2022年大河ドラマ『鎌倉殿の13人』の重要人物であった北条政子や、豊臣秀吉の妻おね、室町期の日野富子など、日本の歴史を動かした魅力的な女性を題材に、数々の傑作歴史小説を描いてきた永井路子さん。古代から幕末まで、日本史上で知られた女性33人の激動の生涯と知られざる素顔とは? 朝日文庫『歴史をさわがせた女たち 日本篇』から一部を抜粋・再編集して公開します。
離婚は女にとっては、一大決心を要する大事業である。最近では、離婚後一人立ちする道もひらけたし、再婚もさほどむずかしくなくなったが、昔はなかなかそうはいかなかった。
しかし、江戸時代にも、自分のほうから、エイッとばかりに離婚を宣言したおかげで、幸運をつかんだ女性がいる。この女性こそ三代将軍家光の乳母として名高い春日局なのである。
彼女の本名はお福。その離婚の原因はご多分にもれず、夫の女性関係からだった。
もともと彼女は後妻で、夫の稲葉正成と先妻(死亡)の間には、すでに二人の子供がいた。そういう相手とでも結婚する気になったのは、彼女の家庭の事情からである。
彼女の父は明智光秀の家臣で山崎の合戦で討死している。つまり逆賊の家で世間の目は冷たく経済的にも苦しかった。

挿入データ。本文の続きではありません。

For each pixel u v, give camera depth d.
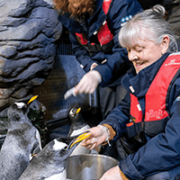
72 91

その上、彼女自身、天然痘をわずらって、ひどいアバタづらだった。種痘を知らなかったそのころは、天然痘は、ハシカ同様だれでも一度はかかるものとされていたが、なかでも、お福のはひどかった。
逆賊の家のアバタ娘――。
が、お福はその不幸にメソメソするどころか、かえって勝ち気な娘に成長した。
「くやしいっ、今にみておいで!」
が、この勝ち気もたたってか、なかなか縁談はころがりこんで来ない。そこへやっと持ちこまれたのが、母方の親戚にあたる正成の後妻の話だったのである。
さて、お福は正成夫人となって、三人の子供の母となる。
ところで彼女にとってがまんできなかったのは、夫が女中に次々と手をつけることだった。もっとも、これは当時としてはよくあることだから、正成のほうではさほど気にもとめなかったのだろうが、椿事は、お福が三人目の子を産んで一月ほどたったときに起こった。